Pictures with circuit source files:
((
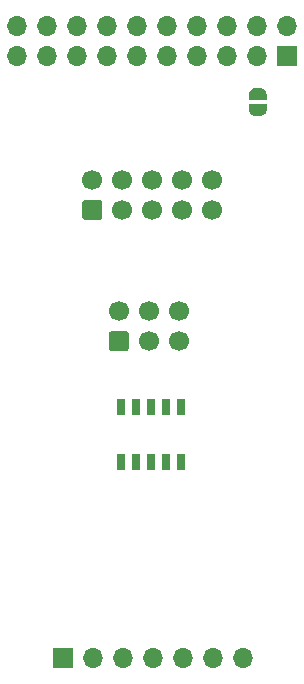
<source format=gbr>
G04 #@! TF.GenerationSoftware,KiCad,Pcbnew,5.99.0-unknown-9a4f92dfd~102~ubuntu20.04.1*
G04 #@! TF.CreationDate,2020-08-30T02:03:19+02:00*
G04 #@! TF.ProjectId,tc2050-arm2010,74633230-3530-42d6-9172-6d323031302e,rev?*
G04 #@! TF.SameCoordinates,Original*
G04 #@! TF.FileFunction,Soldermask,Top*
G04 #@! TF.FilePolarity,Negative*
%FSLAX46Y46*%
G04 Gerber Fmt 4.6, Leading zero omitted, Abs format (unit mm)*
G04 Created by KiCad (PCBNEW 5.99.0-unknown-9a4f92dfd~102~ubuntu20.04.1) date 2020-08-30 02:03:19*
%MOMM*%
%LPD*%
G01*
G04 APERTURE LIST*
%ADD10R,0.660000X1.350000*%
%ADD11R,1.700000X1.700000*%
%ADD12O,1.700000X1.700000*%
%ADD13C,1.700000*%
G04 APERTURE END LIST*
D10*
X180950000Y-100340000D03*
X180950000Y-104940000D03*
X179680000Y-100340000D03*
X179680000Y-104940000D03*
X178410000Y-100340000D03*
X178410000Y-104940000D03*
X177140000Y-100340000D03*
X177140000Y-104940000D03*
X175870000Y-100340000D03*
X175870000Y-104940000D03*
D11*
X189920000Y-70590000D03*
D12*
X189920000Y-68050000D03*
X187380000Y-70590000D03*
X187380000Y-68050000D03*
X184840000Y-70590000D03*
X184840000Y-68050000D03*
X182300000Y-70590000D03*
X182300000Y-68050000D03*
X179760000Y-70590000D03*
X179760000Y-68050000D03*
X177220000Y-70590000D03*
X177220000Y-68050000D03*
X174680000Y-70590000D03*
X174680000Y-68050000D03*
X172140000Y-70590000D03*
X172140000Y-68050000D03*
X169600000Y-70590000D03*
X169600000Y-68050000D03*
X167060000Y-70590000D03*
X167060000Y-68050000D03*
G36*
X187166274Y-73340000D02*
G01*
X187591362Y-73340001D01*
X187594503Y-73339124D01*
X187737715Y-73340874D01*
X187874680Y-73382748D01*
X187994386Y-73461381D01*
X188087212Y-73570450D01*
X188145694Y-73701189D01*
X188165132Y-73843086D01*
X188160000Y-73877424D01*
X188159999Y-74340000D01*
X187731743Y-74340000D01*
X187731610Y-74340039D01*
X187728418Y-74340000D01*
X187231744Y-74339999D01*
X187231611Y-74340038D01*
X187228419Y-74339999D01*
X186660000Y-74339999D01*
X186660000Y-73871335D01*
X186654944Y-73830743D01*
X186677842Y-73689363D01*
X186739501Y-73560092D01*
X186834965Y-73453323D01*
X186956557Y-73377639D01*
X187094504Y-73339123D01*
X187166274Y-73340000D01*
G37*
G36*
X187166274Y-74640000D02*
G01*
X187591362Y-74640001D01*
X187594503Y-74639124D01*
X187666273Y-74640001D01*
X188160000Y-74640001D01*
X188160000Y-75105623D01*
X188165132Y-75143086D01*
X188143962Y-75284735D01*
X188083887Y-75414750D01*
X187989735Y-75522677D01*
X187869076Y-75599841D01*
X187731610Y-75640039D01*
X187659999Y-75639164D01*
X187659999Y-75640000D01*
X187231744Y-75639999D01*
X187231611Y-75640038D01*
X187228419Y-75639999D01*
X187160000Y-75639999D01*
X187160000Y-75639163D01*
X187076193Y-75638139D01*
X186939750Y-75594595D01*
X186821013Y-75514506D01*
X186729527Y-75404310D01*
X186672646Y-75272867D01*
X186654944Y-75130743D01*
X186660000Y-75099526D01*
X186660001Y-74640000D01*
X187091363Y-74640000D01*
X187094504Y-74639123D01*
X187166274Y-74640000D01*
G37*
G36*
G01*
X174010000Y-84490000D02*
X172810000Y-84490000D01*
G75*
G02*
X172560000Y-84240000I0J250000D01*
G01*
X172560000Y-83040000D01*
G75*
G02*
X172810000Y-82790000I250000J0D01*
G01*
X174010000Y-82790000D01*
G75*
G02*
X174260000Y-83040000I0J-250000D01*
G01*
X174260000Y-84240000D01*
G75*
G02*
X174010000Y-84490000I-250000J0D01*
G01*
G37*
D13*
X173410000Y-81100000D03*
X175950000Y-83640000D03*
X175950000Y-81100000D03*
X178490000Y-83640000D03*
X178490000Y-81100000D03*
X181030000Y-83640000D03*
X181030000Y-81100000D03*
X183570000Y-83640000D03*
X183570000Y-81100000D03*
G36*
G01*
X176260000Y-95590000D02*
X175060000Y-95590000D01*
G75*
G02*
X174810000Y-95340000I0J250000D01*
G01*
X174810000Y-94140000D01*
G75*
G02*
X175060000Y-93890000I250000J0D01*
G01*
X176260000Y-93890000D01*
G75*
G02*
X176510000Y-94140000I0J-250000D01*
G01*
X176510000Y-95340000D01*
G75*
G02*
X176260000Y-95590000I-250000J0D01*
G01*
G37*
X175660000Y-92200000D03*
X178200000Y-94740000D03*
X178200000Y-92200000D03*
X180740000Y-94740000D03*
X180740000Y-92200000D03*
D11*
X170910000Y-121540000D03*
D12*
X173450000Y-121540000D03*
X175990000Y-121540000D03*
X178530000Y-121540000D03*
X181070000Y-121540000D03*
X183610000Y-121540000D03*
X186150000Y-121540000D03*
M02*

</source>
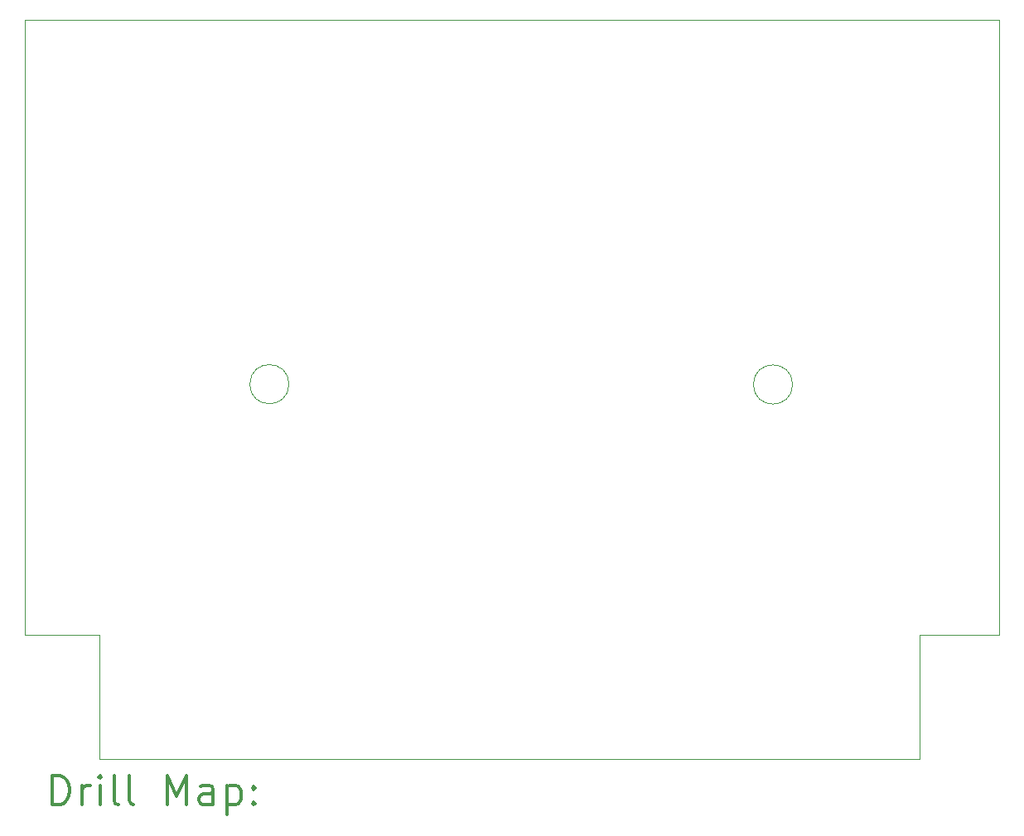
<source format=gbr>
%FSLAX45Y45*%
G04 Gerber Fmt 4.5, Leading zero omitted, Abs format (unit mm)*
G04 Created by KiCad (PCBNEW (5.1.12-1-10_14)) date 2023-11-15 20:52:04*
%MOMM*%
%LPD*%
G01*
G04 APERTURE LIST*
%TA.AperFunction,Profile*%
%ADD10C,0.038100*%
%TD*%
%TA.AperFunction,Profile*%
%ADD11C,0.100000*%
%TD*%
%ADD12C,0.200000*%
%ADD13C,0.300000*%
G04 APERTURE END LIST*
D10*
X10893400Y-9629800D02*
G75*
G03*
X10893400Y-9629800I-200000J0D01*
G01*
X5746700Y-9626600D02*
G75*
G03*
X5746700Y-9626600I-200000J0D01*
G01*
X3048000Y-12192000D02*
X3810000Y-12192000D01*
X12192000Y-12192000D02*
X13004800Y-12192000D01*
X12192000Y-13462000D02*
X12192000Y-12192000D01*
X3810000Y-13462000D02*
X12192000Y-13462000D01*
X3810000Y-12192000D02*
X3810000Y-13462000D01*
D11*
X3048000Y-5900000D02*
X13004800Y-5900000D01*
X13004800Y-5900000D02*
X13004800Y-12192000D01*
X3048000Y-12192000D02*
X3048000Y-5900000D01*
D12*
D13*
X3329428Y-13929619D02*
X3329428Y-13629619D01*
X3400857Y-13629619D01*
X3443714Y-13643905D01*
X3472286Y-13672476D01*
X3486571Y-13701048D01*
X3500857Y-13758191D01*
X3500857Y-13801048D01*
X3486571Y-13858191D01*
X3472286Y-13886762D01*
X3443714Y-13915334D01*
X3400857Y-13929619D01*
X3329428Y-13929619D01*
X3629428Y-13929619D02*
X3629428Y-13729619D01*
X3629428Y-13786762D02*
X3643714Y-13758191D01*
X3658000Y-13743905D01*
X3686571Y-13729619D01*
X3715143Y-13729619D01*
X3815143Y-13929619D02*
X3815143Y-13729619D01*
X3815143Y-13629619D02*
X3800857Y-13643905D01*
X3815143Y-13658191D01*
X3829428Y-13643905D01*
X3815143Y-13629619D01*
X3815143Y-13658191D01*
X4000857Y-13929619D02*
X3972286Y-13915334D01*
X3958000Y-13886762D01*
X3958000Y-13629619D01*
X4158000Y-13929619D02*
X4129428Y-13915334D01*
X4115143Y-13886762D01*
X4115143Y-13629619D01*
X4500857Y-13929619D02*
X4500857Y-13629619D01*
X4600857Y-13843905D01*
X4700857Y-13629619D01*
X4700857Y-13929619D01*
X4972286Y-13929619D02*
X4972286Y-13772476D01*
X4958000Y-13743905D01*
X4929428Y-13729619D01*
X4872286Y-13729619D01*
X4843714Y-13743905D01*
X4972286Y-13915334D02*
X4943714Y-13929619D01*
X4872286Y-13929619D01*
X4843714Y-13915334D01*
X4829428Y-13886762D01*
X4829428Y-13858191D01*
X4843714Y-13829619D01*
X4872286Y-13815334D01*
X4943714Y-13815334D01*
X4972286Y-13801048D01*
X5115143Y-13729619D02*
X5115143Y-14029619D01*
X5115143Y-13743905D02*
X5143714Y-13729619D01*
X5200857Y-13729619D01*
X5229428Y-13743905D01*
X5243714Y-13758191D01*
X5258000Y-13786762D01*
X5258000Y-13872476D01*
X5243714Y-13901048D01*
X5229428Y-13915334D01*
X5200857Y-13929619D01*
X5143714Y-13929619D01*
X5115143Y-13915334D01*
X5386571Y-13901048D02*
X5400857Y-13915334D01*
X5386571Y-13929619D01*
X5372286Y-13915334D01*
X5386571Y-13901048D01*
X5386571Y-13929619D01*
X5386571Y-13743905D02*
X5400857Y-13758191D01*
X5386571Y-13772476D01*
X5372286Y-13758191D01*
X5386571Y-13743905D01*
X5386571Y-13772476D01*
M02*

</source>
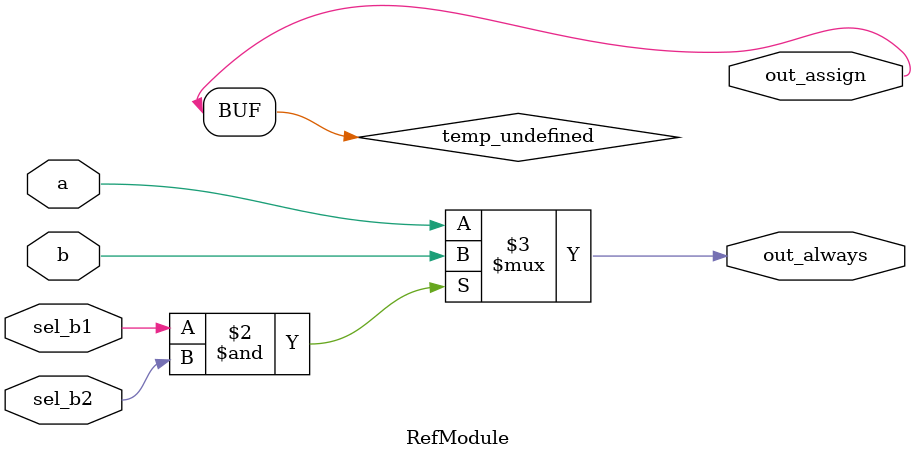
<source format=sv>

module RefModule (
  input a,
  input b,
  input sel_b1,
  input sel_b2,
  output out_assign,
  output reg out_always
);

  assign out_assign = temp_undefined;
  always @(*) out_always = (sel_b1 & sel_b2) ? b : a;

endmodule


</source>
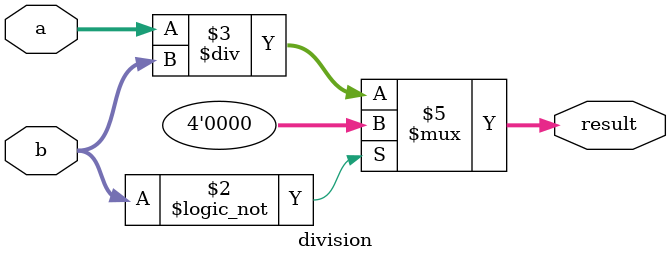
<source format=sv>
module division #(parameter N_bits = 4)(
    input logic [N_bits-1:0] a,
    input logic [N_bits-1:0] b,
    output logic [N_bits-1:0] result
);

    always_comb begin
        if (b == 0) begin
            result = {N_bits{1'b0}};
        end else begin
            result = a / b;
        end
    end

endmodule


</source>
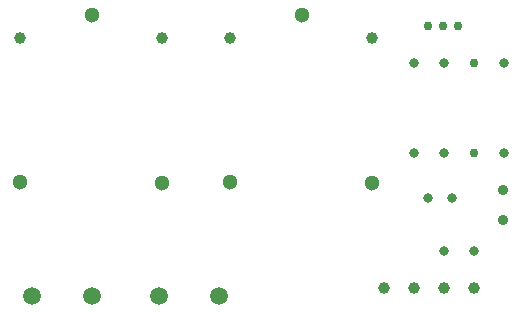
<source format=gbr>
%TF.GenerationSoftware,KiCad,Pcbnew,6.0.10-86aedd382b~118~ubuntu20.04.1*%
%TF.CreationDate,2023-01-04T14:31:15+02:00*%
%TF.ProjectId,PSU controller,50535520-636f-46e7-9472-6f6c6c65722e,rev?*%
%TF.SameCoordinates,Original*%
%TF.FileFunction,Plated,1,2,PTH,Drill*%
%TF.FilePolarity,Positive*%
%FSLAX46Y46*%
G04 Gerber Fmt 4.6, Leading zero omitted, Abs format (unit mm)*
G04 Created by KiCad (PCBNEW 6.0.10-86aedd382b~118~ubuntu20.04.1) date 2023-01-04 14:31:15*
%MOMM*%
%LPD*%
G01*
G04 APERTURE LIST*
%TA.AperFunction,ComponentDrill*%
%ADD10C,0.750000*%
%TD*%
%TA.AperFunction,ComponentDrill*%
%ADD11C,0.800000*%
%TD*%
%TA.AperFunction,ComponentDrill*%
%ADD12C,0.900000*%
%TD*%
%TA.AperFunction,ComponentDrill*%
%ADD13C,1.000000*%
%TD*%
%TA.AperFunction,ComponentDrill*%
%ADD14C,1.300000*%
%TD*%
%TA.AperFunction,ComponentDrill*%
%ADD15C,1.520000*%
%TD*%
G04 APERTURE END LIST*
D10*
%TO.C,Q1*%
X163085424Y-114300000D03*
X164355424Y-114300000D03*
X165625424Y-114300000D03*
%TO.C,D1*%
X167005000Y-117480000D03*
X167005000Y-125100000D03*
D11*
%TO.C,R1*%
X161925000Y-117475000D03*
X161925000Y-125095000D03*
%TO.C,CP1*%
X163100000Y-128905000D03*
%TO.C,R2*%
X164465000Y-117475000D03*
X164465000Y-125095000D03*
%TO.C,C1*%
X164485000Y-133350000D03*
%TO.C,CP1*%
X165100000Y-128905000D03*
%TO.C,C1*%
X166985000Y-133350000D03*
%TO.C,R3*%
X169545000Y-117475000D03*
X169545000Y-125095000D03*
D12*
%TO.C,LED1*%
X169418000Y-128241000D03*
X169418000Y-130781000D03*
D13*
%TO.C,Relay2*%
X128570000Y-115370000D03*
X140570000Y-115370000D03*
%TO.C,Relay1*%
X146350000Y-115370000D03*
X158350000Y-115370000D03*
%TO.C,CircuitPowerControl1*%
X159375000Y-136550000D03*
X161915000Y-136550000D03*
X164455000Y-136550000D03*
X166995000Y-136550000D03*
D14*
%TO.C,Relay2*%
X128570000Y-127570000D03*
X134620000Y-113420000D03*
X140620000Y-127620000D03*
%TO.C,Relay1*%
X146350000Y-127570000D03*
X152400000Y-113420000D03*
X158400000Y-127620000D03*
D15*
%TO.C,AC_out1*%
X129540000Y-137160000D03*
X134620000Y-137160000D03*
%TO.C,AC_in1*%
X140335000Y-137160000D03*
X145415000Y-137160000D03*
M02*

</source>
))
● **Work request**: Spot every line in the entries that includes the word "GenerationSoftware", and copy each one out.

● **Answer to this task**:
G04 #@! TF.GenerationSoftware,KiCad,Pcbnew,5.99.0-unknown-9a4f92dfd~102~ubuntu20.04.1*
%TF.GenerationSoftware,KiCad,Pcbnew,6.0.10-86aedd382b~118~ubuntu20.04.1*%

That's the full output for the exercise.